Contrapôs que "o envenenamento de há dois anos não desaparece sem consequências", adiantando: "A saúde do meu filho está enfraquecida".

A doença de Kara-Murza chamou a atenção do senador republicano John McCain, que se declarou "desolado" por saber da hospitalização deste russo, que disse ser seu amigo, e exigiu que os responsáveis fossem levados à Justiça.

Outros senadores, como o também republicano Marco Rubio, estão a tratar a situação como um teste para a presidência Trump, que tem garantido repetidas vezes que quer relações próximas com Putin.

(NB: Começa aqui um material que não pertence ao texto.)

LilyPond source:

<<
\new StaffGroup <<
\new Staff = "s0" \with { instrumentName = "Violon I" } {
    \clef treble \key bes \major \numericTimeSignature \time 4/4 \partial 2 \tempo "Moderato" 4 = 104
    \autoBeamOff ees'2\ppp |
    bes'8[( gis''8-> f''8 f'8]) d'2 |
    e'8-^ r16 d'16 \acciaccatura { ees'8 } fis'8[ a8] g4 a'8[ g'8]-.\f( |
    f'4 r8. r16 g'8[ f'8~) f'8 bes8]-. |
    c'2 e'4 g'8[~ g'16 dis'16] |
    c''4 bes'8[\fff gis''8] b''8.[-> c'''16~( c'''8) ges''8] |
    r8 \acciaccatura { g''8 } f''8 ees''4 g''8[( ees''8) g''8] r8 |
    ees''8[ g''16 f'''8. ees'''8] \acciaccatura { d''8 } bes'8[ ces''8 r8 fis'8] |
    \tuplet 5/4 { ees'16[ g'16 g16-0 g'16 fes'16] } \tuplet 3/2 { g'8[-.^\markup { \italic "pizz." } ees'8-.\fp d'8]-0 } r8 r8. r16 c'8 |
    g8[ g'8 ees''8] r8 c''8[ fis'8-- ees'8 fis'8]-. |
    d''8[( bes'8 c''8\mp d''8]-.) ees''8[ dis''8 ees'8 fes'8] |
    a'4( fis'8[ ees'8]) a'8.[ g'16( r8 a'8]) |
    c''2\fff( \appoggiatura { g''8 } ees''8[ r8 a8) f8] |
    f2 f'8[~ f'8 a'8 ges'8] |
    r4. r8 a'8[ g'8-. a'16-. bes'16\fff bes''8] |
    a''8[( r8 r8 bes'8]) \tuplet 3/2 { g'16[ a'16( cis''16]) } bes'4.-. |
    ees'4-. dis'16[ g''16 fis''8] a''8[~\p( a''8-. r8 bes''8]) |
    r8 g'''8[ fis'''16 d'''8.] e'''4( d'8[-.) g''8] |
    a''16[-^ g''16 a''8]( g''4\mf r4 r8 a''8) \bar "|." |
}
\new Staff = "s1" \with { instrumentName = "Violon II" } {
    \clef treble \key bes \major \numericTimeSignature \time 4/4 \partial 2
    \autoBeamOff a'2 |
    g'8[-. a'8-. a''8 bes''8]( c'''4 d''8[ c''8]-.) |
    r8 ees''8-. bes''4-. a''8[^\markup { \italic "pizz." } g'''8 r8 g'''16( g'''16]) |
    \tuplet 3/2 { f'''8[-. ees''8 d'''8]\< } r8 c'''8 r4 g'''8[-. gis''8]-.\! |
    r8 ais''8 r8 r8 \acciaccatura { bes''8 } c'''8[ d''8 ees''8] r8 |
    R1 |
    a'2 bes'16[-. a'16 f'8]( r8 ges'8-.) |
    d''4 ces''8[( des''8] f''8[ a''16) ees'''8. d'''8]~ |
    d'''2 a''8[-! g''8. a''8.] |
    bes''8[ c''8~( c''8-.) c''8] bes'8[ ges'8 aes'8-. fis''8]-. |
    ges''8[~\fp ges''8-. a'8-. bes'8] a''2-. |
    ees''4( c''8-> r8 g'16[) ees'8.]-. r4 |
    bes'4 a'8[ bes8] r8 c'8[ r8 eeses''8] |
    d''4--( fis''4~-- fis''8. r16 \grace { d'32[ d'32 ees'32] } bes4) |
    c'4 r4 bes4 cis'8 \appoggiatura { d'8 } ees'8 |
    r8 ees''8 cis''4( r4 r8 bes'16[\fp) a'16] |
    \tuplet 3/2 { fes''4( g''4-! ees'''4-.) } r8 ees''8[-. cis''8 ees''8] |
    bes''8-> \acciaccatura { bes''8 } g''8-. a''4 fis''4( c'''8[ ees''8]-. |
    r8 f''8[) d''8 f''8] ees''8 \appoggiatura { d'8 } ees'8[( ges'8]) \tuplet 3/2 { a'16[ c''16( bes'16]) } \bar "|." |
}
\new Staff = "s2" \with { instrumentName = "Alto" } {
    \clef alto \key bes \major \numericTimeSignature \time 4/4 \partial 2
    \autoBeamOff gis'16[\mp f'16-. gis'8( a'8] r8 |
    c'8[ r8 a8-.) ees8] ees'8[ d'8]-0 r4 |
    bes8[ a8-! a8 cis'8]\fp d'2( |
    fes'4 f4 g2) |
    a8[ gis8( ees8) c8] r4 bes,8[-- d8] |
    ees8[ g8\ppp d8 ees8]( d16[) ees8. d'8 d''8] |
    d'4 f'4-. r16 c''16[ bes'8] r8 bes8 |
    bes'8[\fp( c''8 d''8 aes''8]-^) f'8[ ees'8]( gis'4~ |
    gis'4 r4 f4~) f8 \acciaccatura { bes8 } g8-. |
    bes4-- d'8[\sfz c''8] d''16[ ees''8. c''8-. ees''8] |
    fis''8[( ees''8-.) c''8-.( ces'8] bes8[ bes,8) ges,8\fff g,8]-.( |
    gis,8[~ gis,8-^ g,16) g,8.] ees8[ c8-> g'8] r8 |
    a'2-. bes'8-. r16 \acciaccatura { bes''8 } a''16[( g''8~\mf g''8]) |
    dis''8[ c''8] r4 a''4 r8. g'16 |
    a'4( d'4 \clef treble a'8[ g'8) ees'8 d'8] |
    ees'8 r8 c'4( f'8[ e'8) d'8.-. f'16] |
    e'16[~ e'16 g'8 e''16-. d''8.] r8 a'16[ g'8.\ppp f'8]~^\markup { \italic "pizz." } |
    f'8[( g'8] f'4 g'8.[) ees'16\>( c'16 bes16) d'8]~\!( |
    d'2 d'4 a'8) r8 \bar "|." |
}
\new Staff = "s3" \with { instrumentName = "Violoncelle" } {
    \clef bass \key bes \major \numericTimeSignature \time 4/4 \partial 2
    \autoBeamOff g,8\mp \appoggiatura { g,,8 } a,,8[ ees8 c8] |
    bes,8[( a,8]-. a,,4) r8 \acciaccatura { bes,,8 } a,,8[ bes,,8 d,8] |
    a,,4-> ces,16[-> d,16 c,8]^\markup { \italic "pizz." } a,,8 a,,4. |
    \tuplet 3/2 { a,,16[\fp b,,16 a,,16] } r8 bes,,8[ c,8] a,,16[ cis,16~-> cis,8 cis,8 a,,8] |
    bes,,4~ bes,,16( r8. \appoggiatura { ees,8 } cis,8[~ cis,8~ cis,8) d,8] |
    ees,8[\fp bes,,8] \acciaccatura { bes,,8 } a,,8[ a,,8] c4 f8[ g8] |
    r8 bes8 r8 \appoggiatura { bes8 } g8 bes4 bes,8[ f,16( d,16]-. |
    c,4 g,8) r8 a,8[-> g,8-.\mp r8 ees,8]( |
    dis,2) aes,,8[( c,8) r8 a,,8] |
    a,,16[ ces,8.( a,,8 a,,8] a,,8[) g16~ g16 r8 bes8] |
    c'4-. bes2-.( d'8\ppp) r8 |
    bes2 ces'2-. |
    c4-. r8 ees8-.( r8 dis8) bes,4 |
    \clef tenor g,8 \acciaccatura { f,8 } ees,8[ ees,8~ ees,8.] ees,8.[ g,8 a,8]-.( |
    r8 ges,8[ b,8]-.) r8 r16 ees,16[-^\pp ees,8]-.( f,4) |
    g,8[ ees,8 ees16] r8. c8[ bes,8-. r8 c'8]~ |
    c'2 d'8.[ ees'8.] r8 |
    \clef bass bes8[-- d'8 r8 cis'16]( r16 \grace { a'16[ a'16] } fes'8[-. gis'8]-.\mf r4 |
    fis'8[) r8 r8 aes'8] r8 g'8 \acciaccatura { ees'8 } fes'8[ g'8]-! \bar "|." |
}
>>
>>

"Insto a administração Trump, incluindo o secretário de Estado Tillerson, para fazerem a causa de Kara-Murza a causa dos EUA, questionarem as autoridades russas sobre isto e no fim responsabilizarem Putin se (Kara-Murza) for atacado pelo regime", afirmou Rubio.

O congressista democrata Steny Hoyer, membro da Câmara dos Representantes, afirmou que "o eventual envenenamento apenas reforça as possibilidades de sanções mais fortes contra a liderança russa".

Os assessores de Trump têm dito que este está a reconsiderar o existente regime de sanções contra a Federação Russa. Kara-Murza adoeceu na manhã de quinta-feira e foi hospitalizado de urgência, disse a sua esposa, Yevgeniya, citada no sítio da Rússia Aberta na internet.

Nesta fundação de Khodorkovsky, Kara-Murza tem desenvolvido projetos como o apoio a um grupo de jovens políticos da oposição durante as eleições parlamentares de 2016.